**Material provided**:
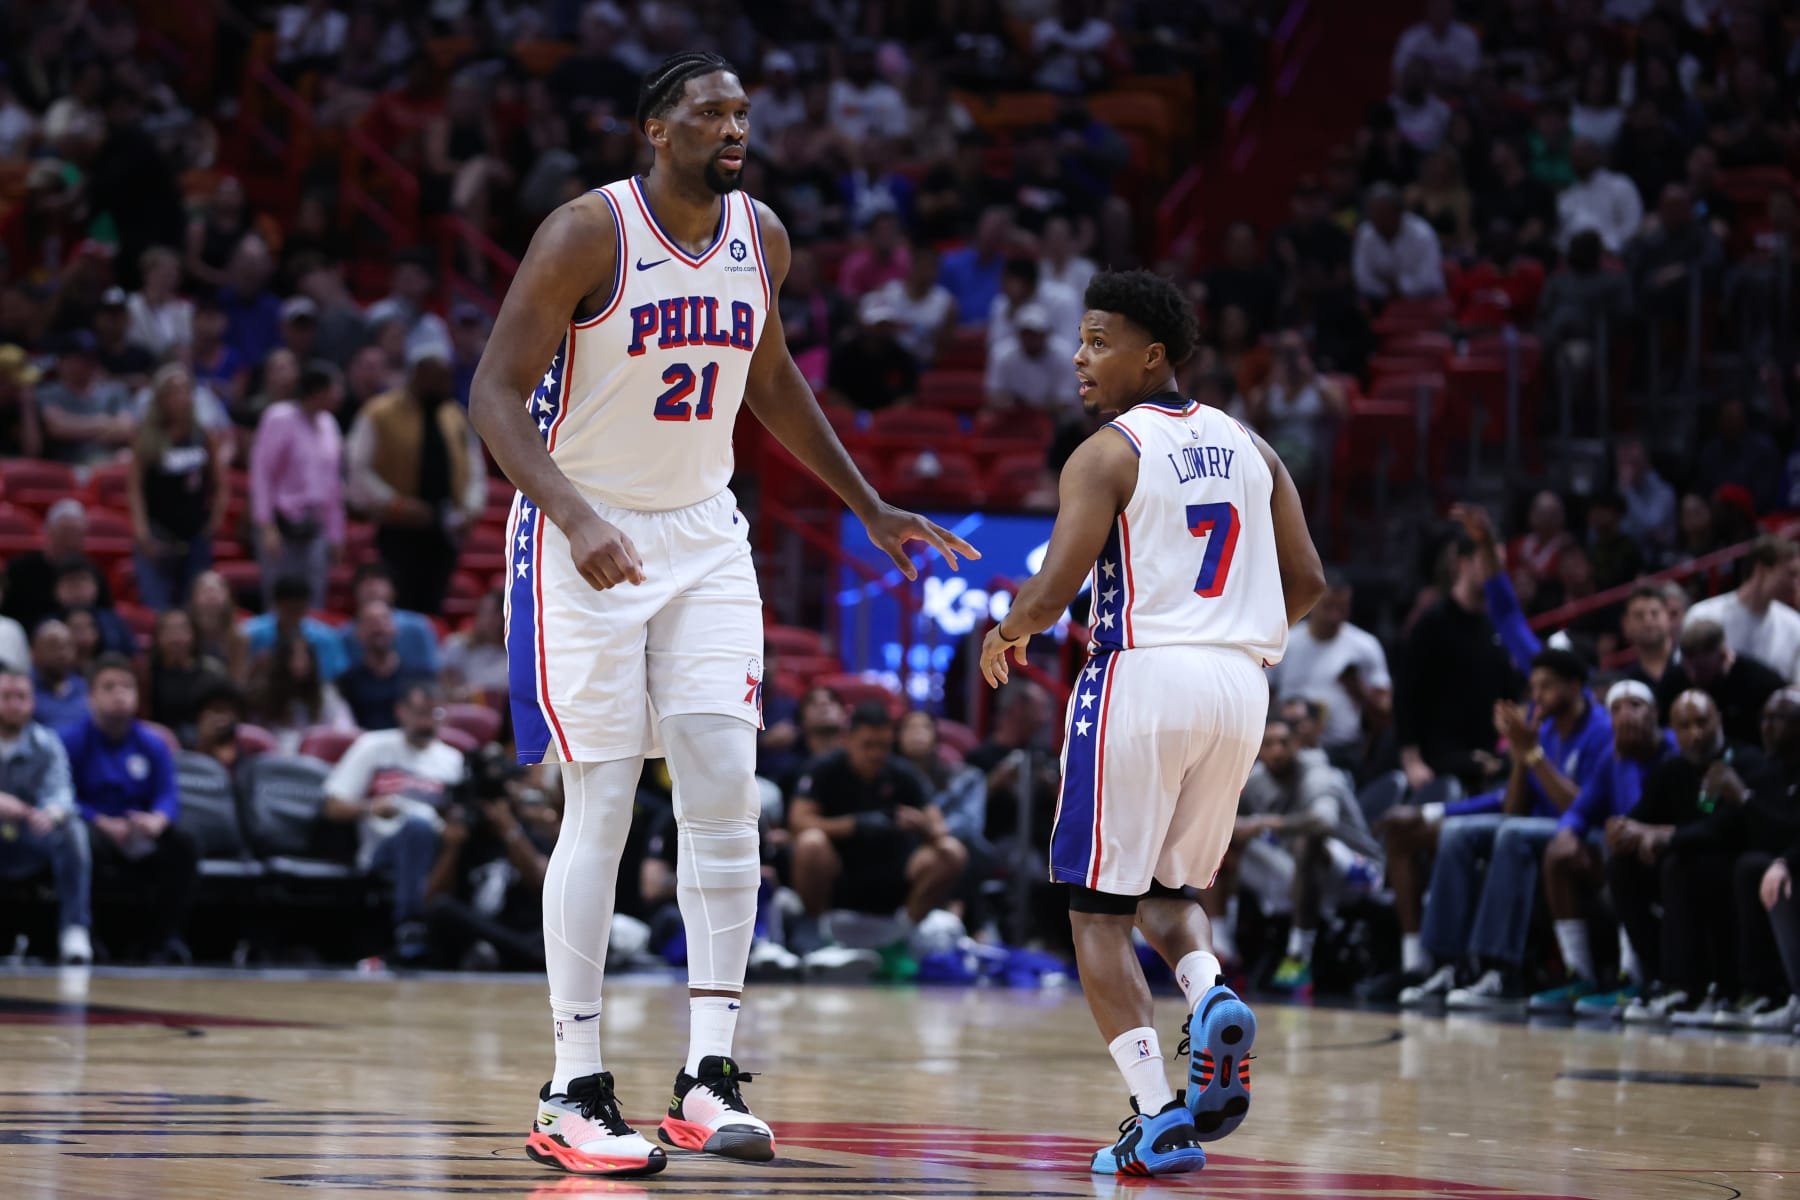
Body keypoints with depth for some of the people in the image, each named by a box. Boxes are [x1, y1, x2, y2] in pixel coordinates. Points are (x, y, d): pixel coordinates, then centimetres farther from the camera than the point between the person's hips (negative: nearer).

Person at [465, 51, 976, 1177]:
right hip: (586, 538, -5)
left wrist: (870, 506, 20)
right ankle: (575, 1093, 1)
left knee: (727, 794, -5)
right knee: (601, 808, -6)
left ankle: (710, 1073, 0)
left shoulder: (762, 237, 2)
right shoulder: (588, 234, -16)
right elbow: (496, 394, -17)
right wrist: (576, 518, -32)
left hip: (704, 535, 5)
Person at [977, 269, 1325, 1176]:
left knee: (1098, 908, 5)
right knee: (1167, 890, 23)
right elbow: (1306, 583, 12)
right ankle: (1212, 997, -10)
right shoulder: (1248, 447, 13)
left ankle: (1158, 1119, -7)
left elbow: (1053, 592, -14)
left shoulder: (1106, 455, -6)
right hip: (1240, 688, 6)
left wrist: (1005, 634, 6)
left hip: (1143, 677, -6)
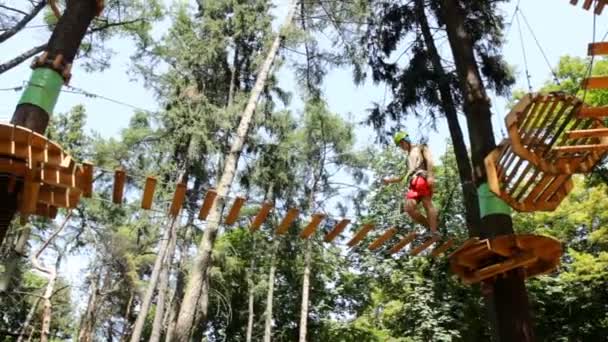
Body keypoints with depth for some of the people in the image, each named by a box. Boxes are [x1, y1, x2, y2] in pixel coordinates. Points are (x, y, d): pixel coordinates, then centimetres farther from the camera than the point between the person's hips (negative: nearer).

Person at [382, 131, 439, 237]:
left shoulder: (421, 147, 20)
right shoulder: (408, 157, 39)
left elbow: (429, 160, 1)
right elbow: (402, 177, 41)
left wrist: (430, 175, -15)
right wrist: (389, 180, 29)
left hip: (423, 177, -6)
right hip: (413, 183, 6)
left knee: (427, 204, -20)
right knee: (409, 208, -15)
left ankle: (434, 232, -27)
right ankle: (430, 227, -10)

* * *

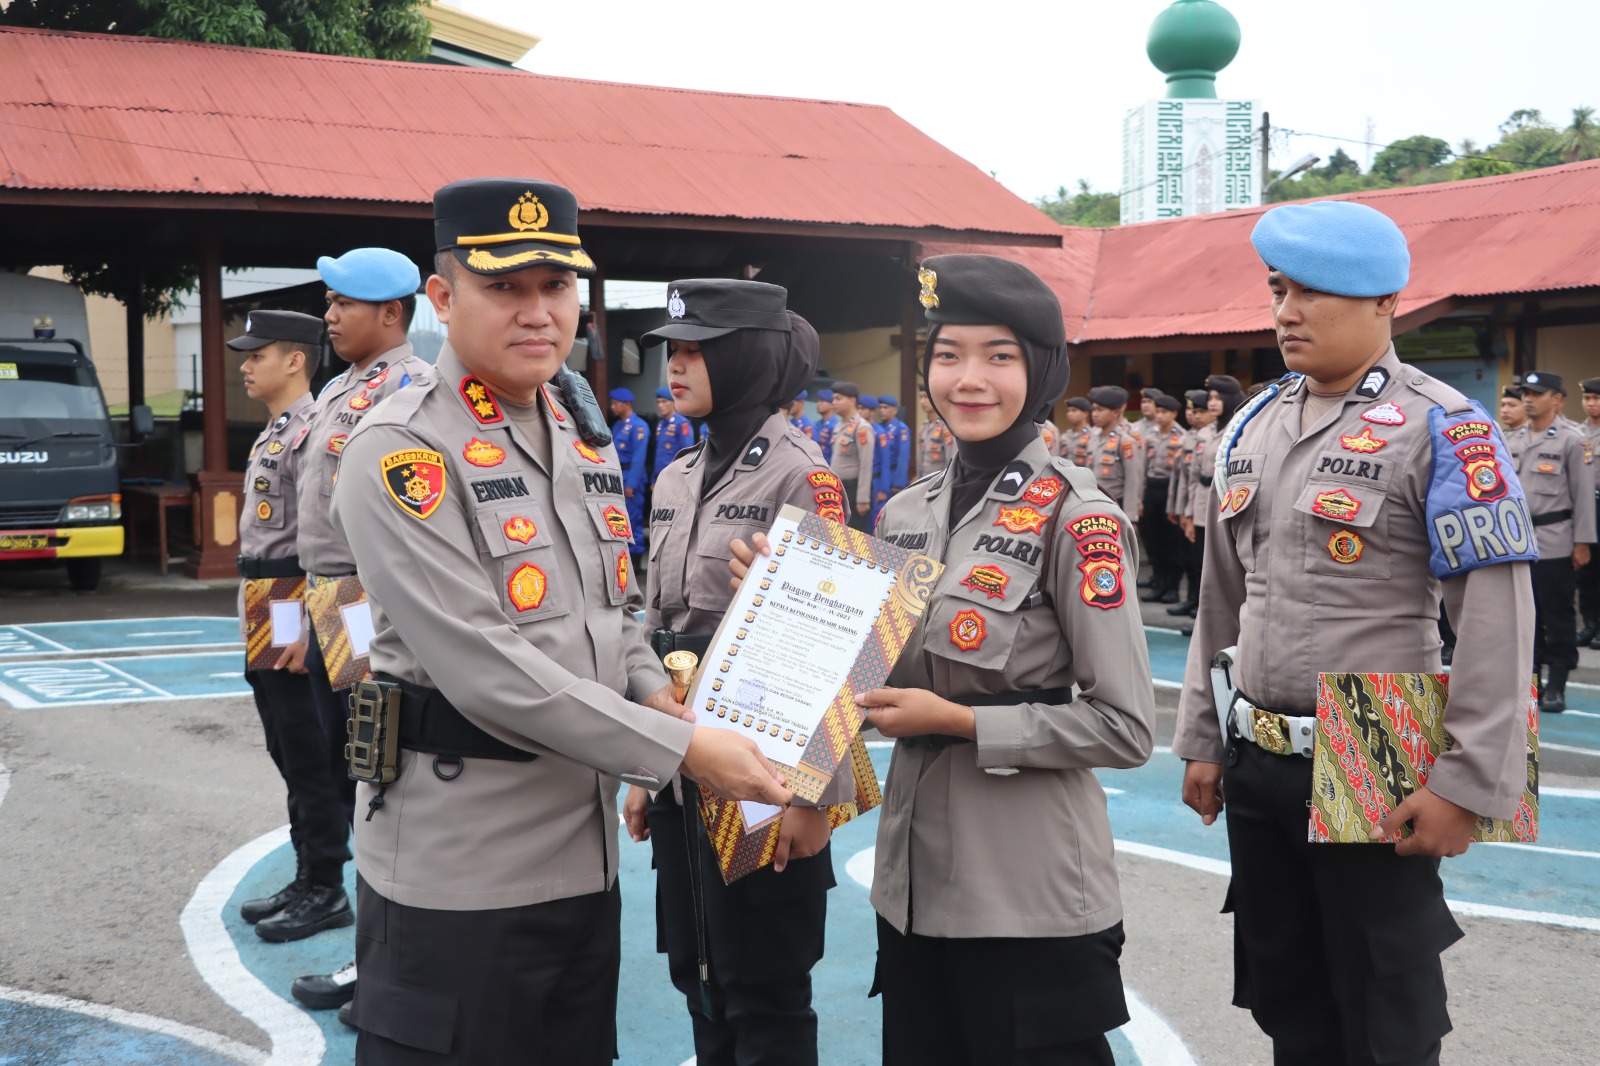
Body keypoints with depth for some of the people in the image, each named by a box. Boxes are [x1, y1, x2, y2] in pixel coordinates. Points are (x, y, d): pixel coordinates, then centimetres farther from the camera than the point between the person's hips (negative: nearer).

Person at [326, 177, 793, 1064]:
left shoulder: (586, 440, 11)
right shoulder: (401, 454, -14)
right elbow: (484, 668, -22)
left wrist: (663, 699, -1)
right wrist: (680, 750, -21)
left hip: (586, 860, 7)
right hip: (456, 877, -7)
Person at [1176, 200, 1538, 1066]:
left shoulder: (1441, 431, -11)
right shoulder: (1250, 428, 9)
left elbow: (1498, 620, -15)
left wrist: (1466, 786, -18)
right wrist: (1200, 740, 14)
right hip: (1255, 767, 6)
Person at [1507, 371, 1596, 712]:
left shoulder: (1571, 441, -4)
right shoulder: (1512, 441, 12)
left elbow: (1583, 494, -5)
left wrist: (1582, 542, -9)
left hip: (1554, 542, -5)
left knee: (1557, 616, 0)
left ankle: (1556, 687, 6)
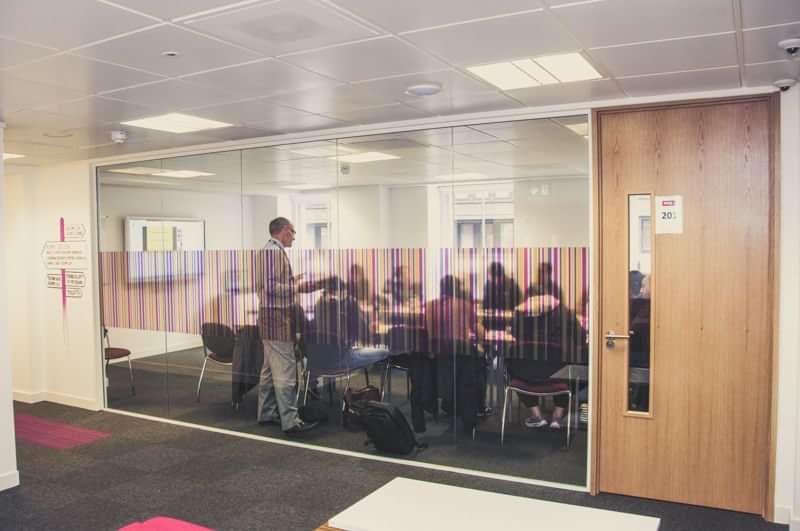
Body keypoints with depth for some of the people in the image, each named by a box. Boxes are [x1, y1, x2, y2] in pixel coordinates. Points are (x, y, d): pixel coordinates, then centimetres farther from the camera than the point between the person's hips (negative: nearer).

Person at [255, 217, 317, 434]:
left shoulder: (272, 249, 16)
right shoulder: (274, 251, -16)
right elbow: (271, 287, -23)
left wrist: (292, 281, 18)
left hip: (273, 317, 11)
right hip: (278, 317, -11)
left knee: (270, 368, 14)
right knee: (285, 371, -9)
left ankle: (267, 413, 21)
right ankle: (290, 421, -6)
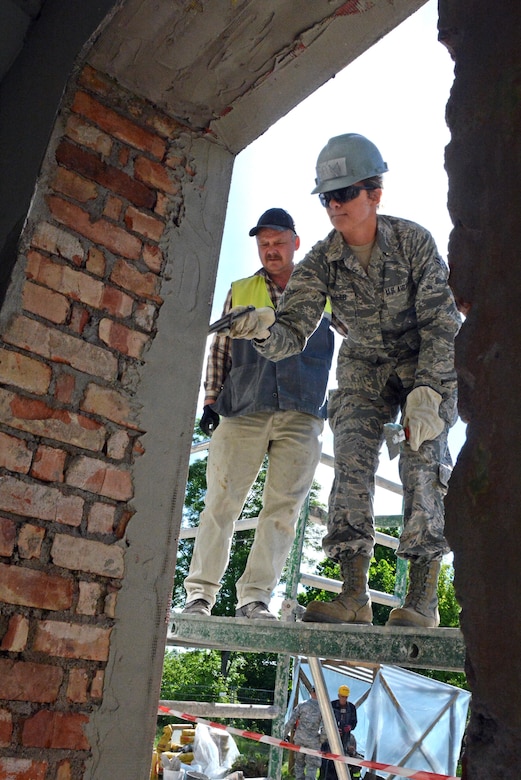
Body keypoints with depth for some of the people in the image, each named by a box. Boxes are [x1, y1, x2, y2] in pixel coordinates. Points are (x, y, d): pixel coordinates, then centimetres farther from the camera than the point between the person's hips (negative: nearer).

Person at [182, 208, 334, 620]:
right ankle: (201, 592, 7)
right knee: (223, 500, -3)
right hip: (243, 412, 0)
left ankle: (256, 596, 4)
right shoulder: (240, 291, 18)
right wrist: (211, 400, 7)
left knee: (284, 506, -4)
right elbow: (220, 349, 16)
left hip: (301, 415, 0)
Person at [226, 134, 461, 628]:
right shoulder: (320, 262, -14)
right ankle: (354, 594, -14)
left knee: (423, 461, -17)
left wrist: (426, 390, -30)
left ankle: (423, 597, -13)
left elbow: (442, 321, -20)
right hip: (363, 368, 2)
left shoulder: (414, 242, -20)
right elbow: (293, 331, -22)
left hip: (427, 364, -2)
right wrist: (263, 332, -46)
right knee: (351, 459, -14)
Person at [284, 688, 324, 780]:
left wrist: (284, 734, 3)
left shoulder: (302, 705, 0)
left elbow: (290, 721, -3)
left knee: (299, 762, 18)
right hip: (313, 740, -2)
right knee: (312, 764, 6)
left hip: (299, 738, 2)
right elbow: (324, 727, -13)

...

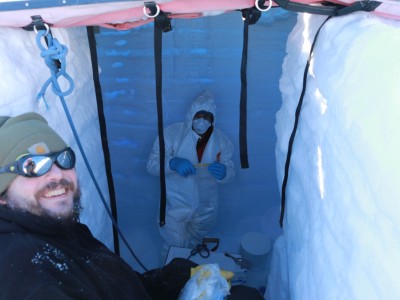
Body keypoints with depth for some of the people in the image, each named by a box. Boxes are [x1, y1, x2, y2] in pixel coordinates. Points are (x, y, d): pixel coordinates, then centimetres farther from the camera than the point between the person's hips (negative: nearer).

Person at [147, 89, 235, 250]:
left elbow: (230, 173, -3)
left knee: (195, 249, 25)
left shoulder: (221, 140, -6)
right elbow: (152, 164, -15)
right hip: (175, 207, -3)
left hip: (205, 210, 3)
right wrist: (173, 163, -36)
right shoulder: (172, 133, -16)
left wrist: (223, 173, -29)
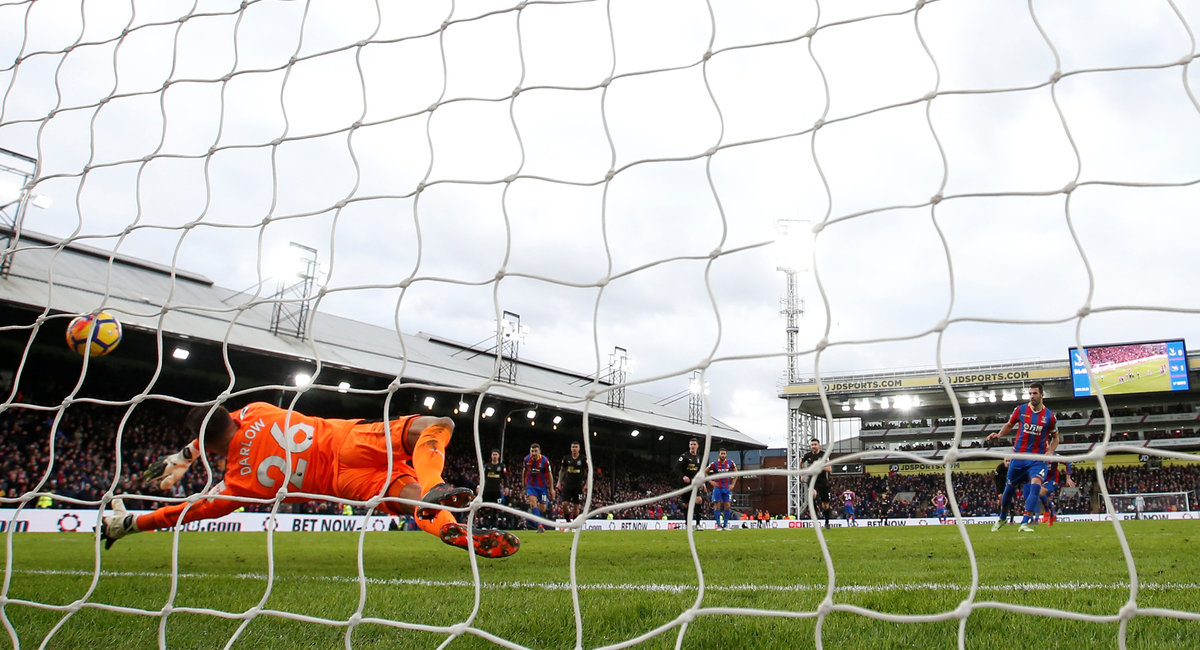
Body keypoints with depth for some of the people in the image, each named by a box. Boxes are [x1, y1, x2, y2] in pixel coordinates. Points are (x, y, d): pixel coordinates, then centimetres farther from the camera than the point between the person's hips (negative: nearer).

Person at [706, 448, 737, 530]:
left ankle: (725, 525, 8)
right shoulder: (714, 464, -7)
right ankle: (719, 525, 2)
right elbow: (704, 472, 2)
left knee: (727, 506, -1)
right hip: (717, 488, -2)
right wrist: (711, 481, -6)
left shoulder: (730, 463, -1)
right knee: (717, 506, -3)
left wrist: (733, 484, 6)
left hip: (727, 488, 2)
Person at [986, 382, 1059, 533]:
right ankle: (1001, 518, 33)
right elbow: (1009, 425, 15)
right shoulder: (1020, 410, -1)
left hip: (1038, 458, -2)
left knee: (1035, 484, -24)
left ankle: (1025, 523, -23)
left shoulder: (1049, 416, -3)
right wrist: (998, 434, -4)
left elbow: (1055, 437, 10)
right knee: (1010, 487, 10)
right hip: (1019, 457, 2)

**Instructions to follow**: Can you format everything from the line containing "right elbow: (220, 349, 16)" down to the line containing "left hip: (299, 738, 2)", both included, as a JSON list of strings with one string per line and blank lines left out?

**Answer section**:
[
  "right elbow: (220, 349, 16)",
  "left hip: (301, 415, 0)",
  "Person at [226, 134, 461, 628]:",
  "right shoulder: (320, 262, -14)",
  "right ankle: (354, 594, -14)",
  "left knee: (423, 461, -17)",
  "left wrist: (426, 390, -30)",
  "left ankle: (423, 597, -13)",
  "left elbow: (442, 321, -20)",
  "right hip: (363, 368, 2)",
  "left shoulder: (414, 242, -20)",
  "right elbow: (293, 331, -22)",
  "left hip: (427, 364, -2)",
  "right wrist: (263, 332, -46)",
  "right knee: (351, 459, -14)",
  "Person at [284, 688, 324, 780]:",
  "left wrist: (284, 734, 3)",
  "left shoulder: (302, 705, 0)",
  "left elbow: (290, 721, -3)",
  "left knee: (299, 762, 18)",
  "right hip: (313, 740, -2)",
  "right knee: (312, 764, 6)",
  "left hip: (299, 738, 2)"
]